On Mon, 6 Sep 2010 14:27:23 -0700 (PDT), Bill
<connelly.bill from gmail.com> wrote:
>Or I suppose you could get really nerdy and replace the simple ohmic
>behavior of an ion channel with its true, Goldman-Hoxgkin-Katz
>Flux*area=P.z^2. (V.F^2)/(RT). ([Ion]i - [Ion]o.e^(-z.V.F/RT))/(1-e^(-
>>I wonder what happens to the shape of the action potential if you take
>that into account? Probably not a lot seeing as the important fluxes
>take place [not] so far from the reversal potentials.
<snip older stuff>
I am responding here instead of to your correction because this is
more complete. I did make the correction to your text, above.
Actually, at the initiation of the action potential, Na+ is far from
its reversal potential and, at the beginning of the downsweep at peak
overshoot, K+ is far from its reversal potential.

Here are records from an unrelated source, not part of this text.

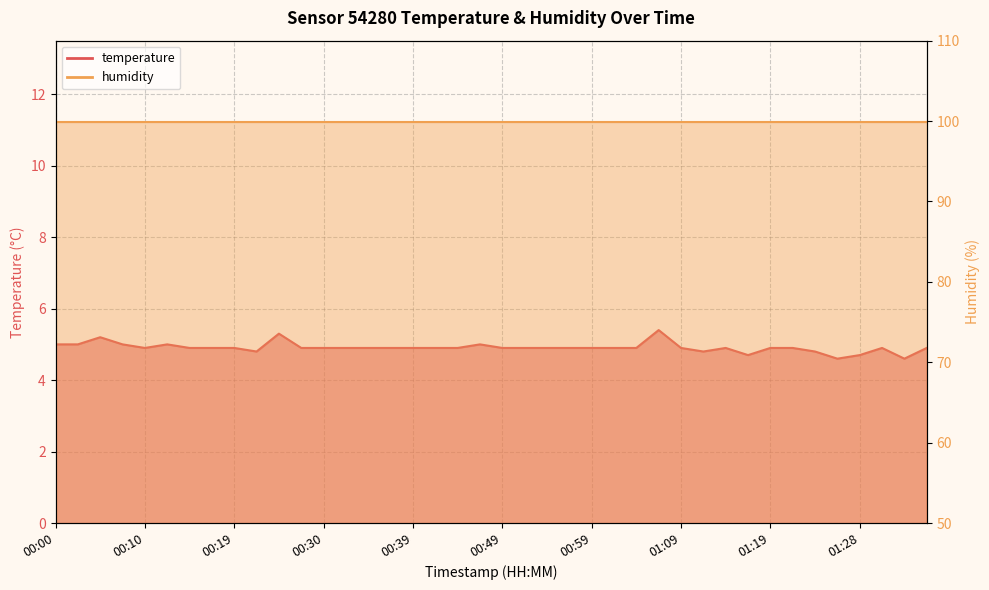

What is the label of the 11th point from the left?

00:24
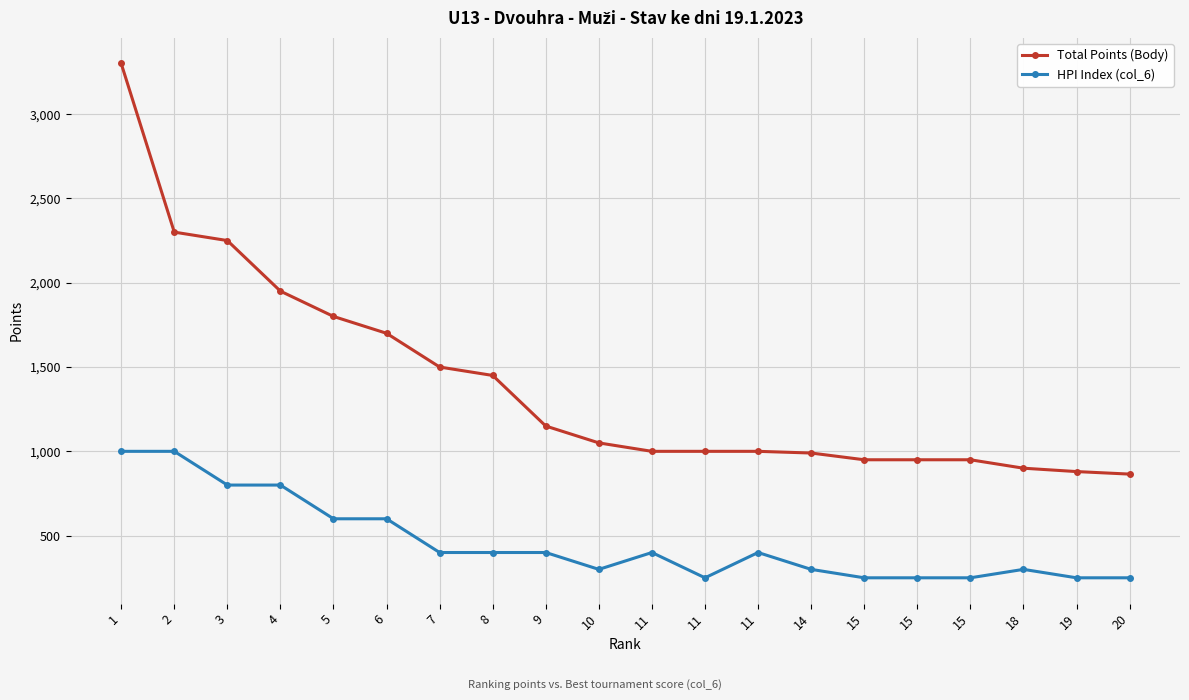

What are all the series names shown in the legend?

Total Points (Body), HPI Index (col_6)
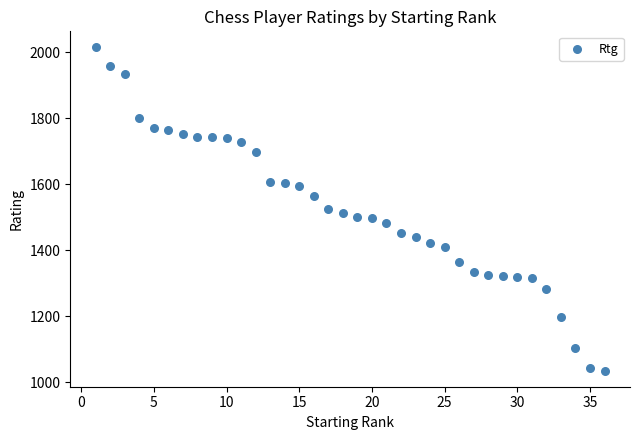

What is the range of X values (max minus min)?

35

Certainly Hodgkin and Huxley were aware of the dynamics you mention
commonly referred to as the GHK equations (Godman, Hodgkin, and Katz)
since Hodgkin and Katz derived that flux term in their 1949 paper on
the role of Na+ in the action potential. Also, Hodgkin, Huxley, and
Katz were the authors of the first of the series of four
"Hodgkin-Huxley" papers in 1952 describing the mechanism of the action
potential. Hodgkin and Huxley make explicit reference to the
exponential factors in the equation you describe in at least two of
the four papers (I just skimmed them over looking for them).
Consequently, when they computed the action potential based on their
voltage clamp data and used the simple ohmic relationship, it was not
at all for lack of knowledge. The finest details of the shape of the
action potential don't really matter: the H-H computation does not
look exactly like the recorded action potential. And that is probably
not the only or the most important simplification in the system
necessary to do effective computational work. Still, the results are
so strikingly similar to reality and all the qualitative features are
reproduced in the equations using ohmic laws that no harm is done.